> _Problem_
Copy the records below exactly, leaving out every picture.

Stored data entries
• • • •

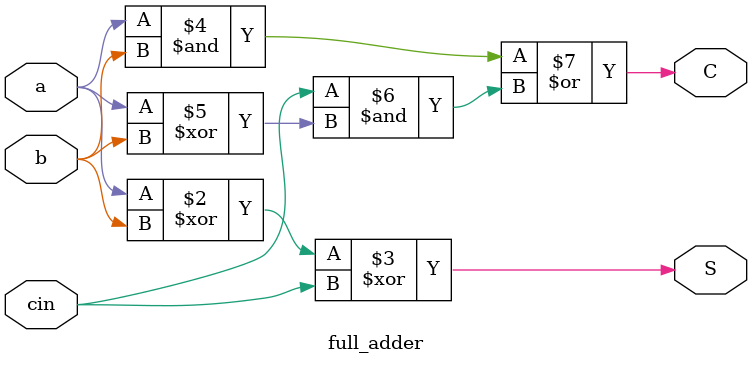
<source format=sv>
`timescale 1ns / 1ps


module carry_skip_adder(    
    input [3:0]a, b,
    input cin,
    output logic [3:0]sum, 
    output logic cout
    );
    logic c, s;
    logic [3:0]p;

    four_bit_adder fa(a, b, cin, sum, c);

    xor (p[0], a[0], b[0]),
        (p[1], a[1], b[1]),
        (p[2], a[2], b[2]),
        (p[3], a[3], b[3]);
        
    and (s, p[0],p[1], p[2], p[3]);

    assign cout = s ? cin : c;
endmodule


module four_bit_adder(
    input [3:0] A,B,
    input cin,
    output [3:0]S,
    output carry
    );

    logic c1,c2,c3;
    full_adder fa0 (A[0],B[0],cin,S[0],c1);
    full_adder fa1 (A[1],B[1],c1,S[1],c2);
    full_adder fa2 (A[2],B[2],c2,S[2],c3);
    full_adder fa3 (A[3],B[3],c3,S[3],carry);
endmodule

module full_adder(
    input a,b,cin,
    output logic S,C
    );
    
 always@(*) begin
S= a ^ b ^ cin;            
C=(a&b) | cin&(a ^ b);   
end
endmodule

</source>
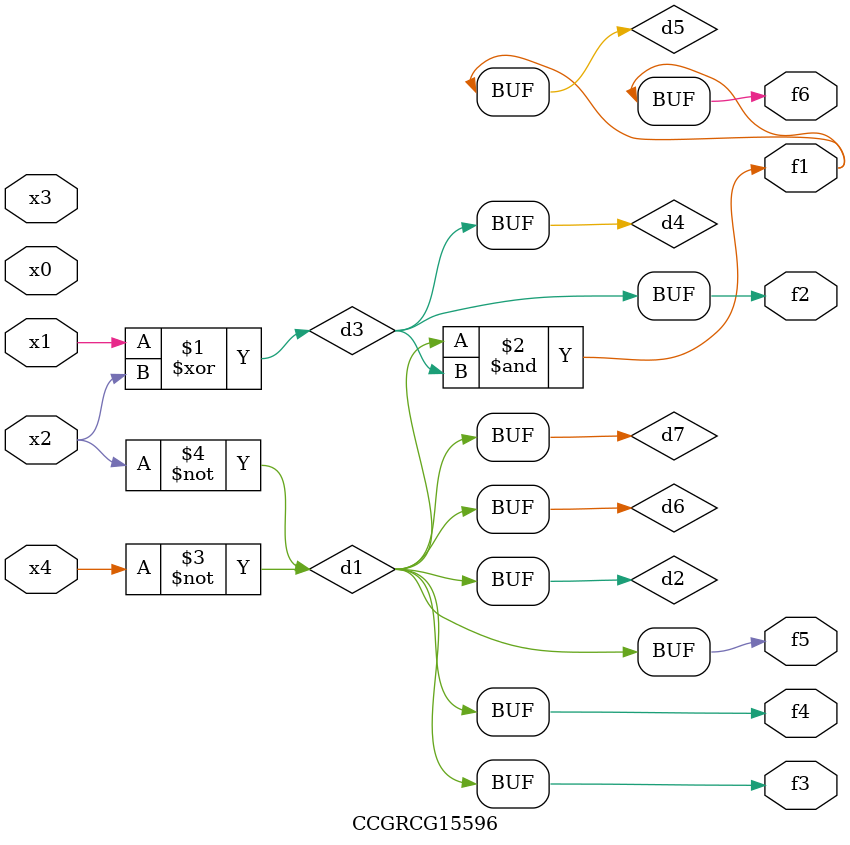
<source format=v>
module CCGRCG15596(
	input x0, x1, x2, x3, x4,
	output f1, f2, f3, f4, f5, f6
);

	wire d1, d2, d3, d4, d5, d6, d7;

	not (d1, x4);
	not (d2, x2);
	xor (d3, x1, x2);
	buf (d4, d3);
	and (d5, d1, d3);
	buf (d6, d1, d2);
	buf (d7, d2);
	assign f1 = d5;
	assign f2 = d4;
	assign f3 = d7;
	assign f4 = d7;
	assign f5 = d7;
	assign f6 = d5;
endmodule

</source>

• • • •

> _Solution to this exercise_
<source format=sv>
`timescale 1ns / 1ps


module carry_skip_adder(    
    input [3:0]a, b,
    input cin,
    output logic [3:0]sum, 
    output logic cout
    );
    logic c, s;
    logic [3:0]p;

    four_bit_adder fa(a, b, cin, sum, c);

    xor (p[0], a[0], b[0]),
        (p[1], a[1], b[1]),
        (p[2], a[2], b[2]),
        (p[3], a[3], b[3]);
        
    and (s, p[0],p[1], p[2], p[3]);

    assign cout = s ? cin : c;
endmodule


module four_bit_adder(
    input [3:0] A,B,
    input cin,
    output [3:0]S,
    output carry
    );

    logic c1,c2,c3;
    full_adder fa0 (A[0],B[0],cin,S[0],c1);
    full_adder fa1 (A[1],B[1],c1,S[1],c2);
    full_adder fa2 (A[2],B[2],c2,S[2],c3);
    full_adder fa3 (A[3],B[3],c3,S[3],carry);
endmodule

module full_adder(
    input a,b,cin,
    output logic S,C
    );
    
 always@(*) begin
S= a ^ b ^ cin;            
C=(a&b) | cin&(a ^ b);   
end
endmodule

</source>
<source format=v>
module CCGRCG15596(
	input x0, x1, x2, x3, x4,
	output f1, f2, f3, f4, f5, f6
);

	wire d1, d2, d3, d4, d5, d6, d7;

	not (d1, x4);
	not (d2, x2);
	xor (d3, x1, x2);
	buf (d4, d3);
	and (d5, d1, d3);
	buf (d6, d1, d2);
	buf (d7, d2);
	assign f1 = d5;
	assign f2 = d4;
	assign f3 = d7;
	assign f4 = d7;
	assign f5 = d7;
	assign f6 = d5;
endmodule

</source>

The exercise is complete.